Por un lado está Alberich, el codicioso Nibelungo que les arrebata el oro a las doncellas del Rin. Con ese recurso natural no renovable, y la abundante mano de obra que él explota sin piedad, Alberich acumula un gigantesco patrimonio. Él es la encarnación de un capitalismo depredador y cruel. Por su lado está Wotan, el dios o, por así decirlo, el Jefe del Estado. Él gasta una fortuna en una gigantesca construcción llamada Valhalla, sin tener el dinero para pagarles a los constructores, los gigantes Fafner y Fasolt. Como los bonistas que asedian a Grecia o España, los gigantes le exigen a Wotan el pago de su deuda, y para satisfacerlos, él les saca plata a los ricos: le expropia a Alberich su fortuna. Pero al saldarse la deuda del Estado, se crea un problema nuevo, porque Fafner acapara el dinero en una cueva: no hay economía que aguante semejante contracción monetaria.

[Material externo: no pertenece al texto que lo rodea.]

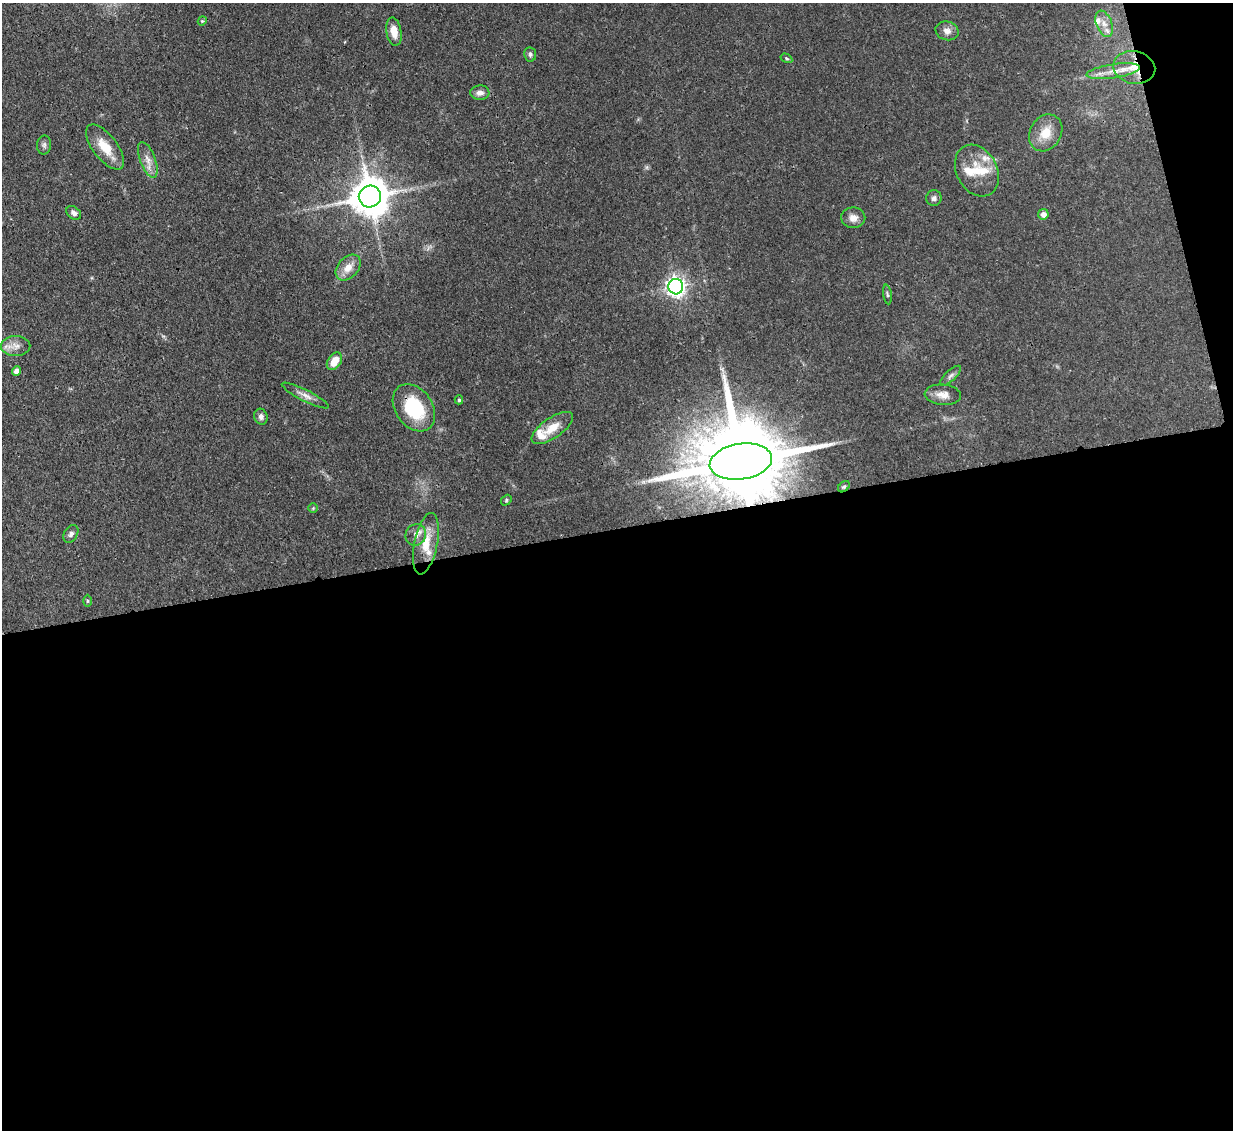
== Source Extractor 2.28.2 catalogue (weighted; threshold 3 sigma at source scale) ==
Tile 16 of 4 x 4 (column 4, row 4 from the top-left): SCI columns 3773-5003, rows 214-1341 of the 5081 x 5061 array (HDU 1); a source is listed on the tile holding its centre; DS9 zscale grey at full resolution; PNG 1235 x 1132 px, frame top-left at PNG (2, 3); each listed source drawn as its Kron ellipse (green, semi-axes under 4 px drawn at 4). Shown black and unused: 55% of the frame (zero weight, under 3 of 4 exposures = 9% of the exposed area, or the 3 px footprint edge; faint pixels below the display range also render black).
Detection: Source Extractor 2.28.2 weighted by HDU 2 'WHT'; one run over the whole footprint, this tile lists its part. Background 0.0967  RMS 0.0047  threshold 0.021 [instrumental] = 3 sigma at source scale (4.5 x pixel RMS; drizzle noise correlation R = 1.50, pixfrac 1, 0.05/0.05 arcsec/px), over >= 5 px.
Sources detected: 46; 6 inside a brighter listed object's ellipse — not listed separately; the other 40 listed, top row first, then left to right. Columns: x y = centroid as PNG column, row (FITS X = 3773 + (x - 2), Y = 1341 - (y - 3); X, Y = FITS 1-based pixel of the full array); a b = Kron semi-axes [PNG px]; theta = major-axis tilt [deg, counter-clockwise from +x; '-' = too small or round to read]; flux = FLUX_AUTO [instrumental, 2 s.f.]
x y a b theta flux
202 21 5 3 - 0.49
1104 24 13 8 -69 3.8
394 31 14 7 -80 5.3
947 31 11 9 -15 2.9
530 54 7 6 - 1.2
786 58 6 4 -32 0.62
1134 67 21 16 -11 12
1113 71 27 7 8 7
480 93 9 7 1 2.7
1046 133 19 15 59 8.6
44 145 9 7 88 1.4
105 147 27 12 -53 10
148 160 19 7 -70 4
977 170 27 20 -62 12
370 197 11 11 - 1300
934 198 8 7 - 1.6
74 213 8 6 -36 1.6
1043 214 5 5 - 2.5
853 218 12 10 0 3.2
348 267 15 10 47 5.4
676 287 7 7 - 240
887 294 10 3 -81 0.82
16 346 15 10 0 4.2
334 361 9 6 57 6.6
17 371 5 4 - 2.8
951 376 13 5 43 1.6
305 395 26 5 -27 3.2
943 395 18 10 -5 4.3
459 400 4 4 - 0.76
414 408 26 18 -54 27
261 417 8 6 -71 1.8
552 428 24 10 35 7.6
741 461 31 18 9 9200
844 487 6 4 46 0.78
506 500 6 4 50 0.69
313 508 5 5 - 0.55
71 534 10 6 58 1.5
416 535 11 10 - 3.2
426 544 31 11 78 11
87 601 6 4 90 0.65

Este mundo de recursos mal habidos y mal asignados sólo se salva cuando el oro es devuelto al Rin por una mujer que privilegia el amor sobre el dinero. Wagner nos retrotrae entonces a una suerte de paraíso arcaico, un paraíso precolombino por así decirlo, en que el oro no es un miserable medio de pago, sino, como los árboles del bosque prístino, un componente de la naturaleza cuyo único valor está en su intocable belleza. Un paraíso arcaico anterior al desarrollo económico que, cabe decirlo, es difícil de imaginar en el pujante Londres de hoy.

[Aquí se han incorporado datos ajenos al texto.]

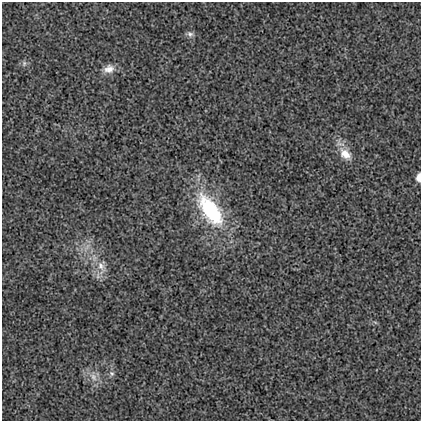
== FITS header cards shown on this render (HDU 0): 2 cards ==
NAXIS1  =                  419
NAXIS2  =                  419

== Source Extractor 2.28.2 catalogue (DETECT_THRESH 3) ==
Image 419 x 419 px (HDU 0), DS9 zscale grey, 1 PNG px = 1 image px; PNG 423 x 423 px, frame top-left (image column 1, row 419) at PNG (2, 2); no overlay
Background 0.00224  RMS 0.017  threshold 0.0511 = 3 sigma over >= 5 px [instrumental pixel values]
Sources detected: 10; all 10 listed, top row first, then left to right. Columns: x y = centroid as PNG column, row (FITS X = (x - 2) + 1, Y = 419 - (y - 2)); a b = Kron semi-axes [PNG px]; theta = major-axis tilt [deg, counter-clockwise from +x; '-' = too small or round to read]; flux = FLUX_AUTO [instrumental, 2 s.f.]
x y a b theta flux
190 34 9 7 -19 3.9
24 63 8 6 75 3.1
109 69 14 10 17 11
345 154 18 11 -44 18
419 178 8 5 87 8.7
210 210 50 23 -56 110
101 266 20 14 -73 19
375 322 6 4 -19 1.6
112 373 7 6 - 3.3
93 377 13 9 -57 10
At the frame edge (FLAGS 8, measured only in part): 1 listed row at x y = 419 178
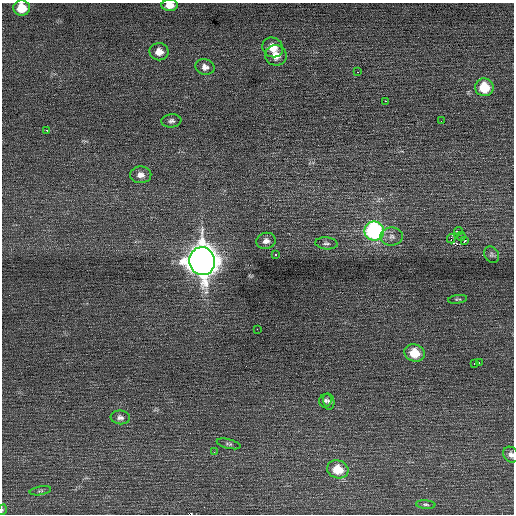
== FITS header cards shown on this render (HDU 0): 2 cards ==
NAXIS1  =                  512 / Axis length
NAXIS2  =                  512 / Axis length

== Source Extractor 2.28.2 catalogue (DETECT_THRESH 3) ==
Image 512 x 512 px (HDU 0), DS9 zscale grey, 1 PNG px = 1 image px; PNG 516 x 516 px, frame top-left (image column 1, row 512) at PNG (2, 3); each listed source drawn as its Kron ellipse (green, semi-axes under 4 px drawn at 4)
Background 0.138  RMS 0.66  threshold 1.99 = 3 sigma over >= 5 px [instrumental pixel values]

En "Die Walküre", la segunda ópera de la tetralogía, hay un diálogo memorable entre Wotan y Fricka, su mujer. Fricka cree que no se puede nunca modificar las leyes escritas; Wotan, que éstas se deberían adaptar al cambio continuo que le da vida al mundo. La conversación de alguna manera encarna las diferencias entre un sistema legal basado en un código civil, y uno consuetudinario, como el de Inglaterra.
A diferencia de lo que temería Fricka, la inexistencia incluso de una constitución escrita no ha impedido que en Inglaterra se preserven las tradiciones más antiguas y esotéricas. Es un país en que siempre se ha seguido la recomendación de Hayek, de nunca temer la innovación, pero a la vez nunca desechar las tradiciones que no hagan daño, porque aun cuando parezcan obsoletas, les dan identidad a las personas, las unen y les dan confianza. Lo pensaba esta semana en More, una calle peatonal, donde a un extremo se ve el Tower Bridge, el puente levadizo neogótico que es uno de los símbolos de la ciudad, y al otro el Shard, un rascacielos puntiagudo de 310 metros, diseñado por Renzo Piano. Sus dueños, de Qatar, lo financiaron bajo los preceptos de la banca islámica, y nadie que lucre de juegos de azar o de alcohol lo puede ocupar. Un ejemplo, pensé, de la estimulante heterogeneidad de un Londres cuyo apego espontáneo a antiguas tradiciones no escritas le ha dado la confianza, el aplomo para ser hoy la ciudad más cosmopolita que existe.